- [Task description] Although the records contain pictures, the copy should leave them out and match everything else exactly.

====== Given records ======

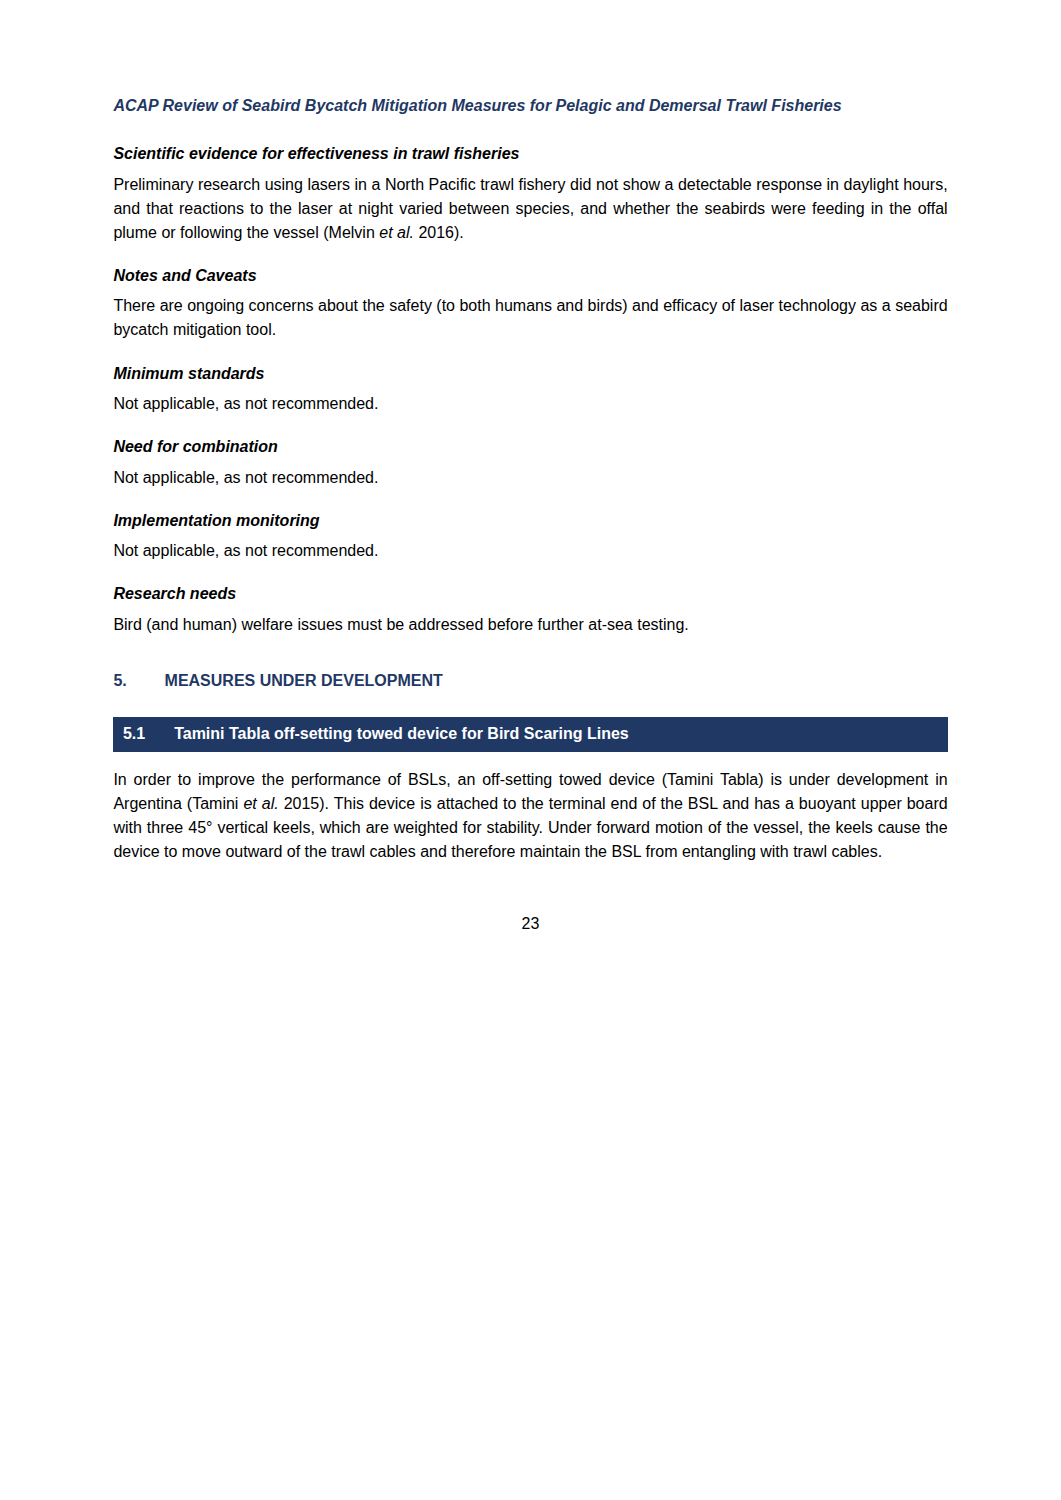ACAP Review of Seabird Bycatch Mitigation Measures for Pelagic and Demersal Trawl Fisheries
Scientific evidence for effectiveness in trawl fisheries
Preliminary research using lasers in a North Pacific trawl fishery did not show a detectable response in daylight hours, and that reactions to the laser at night varied between species, and whether the seabirds were feeding in the offal plume or following the vessel (Melvin et al. 2016).
Notes and Caveats
There are ongoing concerns about the safety (to both humans and birds) and efficacy of laser technology as a seabird bycatch mitigation tool.
Minimum standards
Not applicable, as not recommended.
Need for combination
Not applicable, as not recommended.
Implementation monitoring
Not applicable, as not recommended.
Research needs
Bird (and human) welfare issues must be addressed before further at-sea testing.
5. MEASURES UNDER DEVELOPMENT
5.1 Tamini Tabla off-setting towed device for Bird Scaring Lines
In order to improve the performance of BSLs, an off-setting towed device (Tamini Tabla) is under development in Argentina (Tamini et al. 2015). This device is attached to the terminal end of the BSL and has a buoyant upper board with three 45° vertical keels, which are weighted for stability. Under forward motion of the vessel, the keels cause the device to move outward of the trawl cables and therefore maintain the BSL from entangling with trawl cables.
23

======

- [Finished exercise]
ACAP Review of Seabird Bycatch Mitigation Measures for Pelagic and Demersal Trawl Fisheries
Scientific evidence for effectiveness in trawl fisheries
Preliminary research using lasers in a North Pacific trawl fishery did not show a detectable response in daylight hours, and that reactions to the laser at night varied between species, and whether the seabirds were feeding in the offal plume or following the vessel (Melvin et al. 2016).
Notes and Caveats
There are ongoing concerns about the safety (to both humans and birds) and efficacy of laser technology as a seabird bycatch mitigation tool.
Minimum standards
Not applicable, as not recommended.
Need for combination
Not applicable, as not recommended.
Implementation monitoring
Not applicable, as not recommended.
Research needs
Bird (and human) welfare issues must be addressed before further at-sea testing.
5. MEASURES UNDER DEVELOPMENT
5.1 Tamini Tabla off-setting towed device for Bird Scaring Lines
In order to improve the performance of BSLs, an off-setting towed device (Tamini Tabla) is under development in Argentina (Tamini et al. 2015). This device is attached to the terminal end of the BSL and has a buoyant upper board with three 45° vertical keels, which are weighted for stability. Under forward motion of the vessel, the keels cause the device to move outward of the trawl cables and therefore maintain the BSL from entangling with trawl cables.
23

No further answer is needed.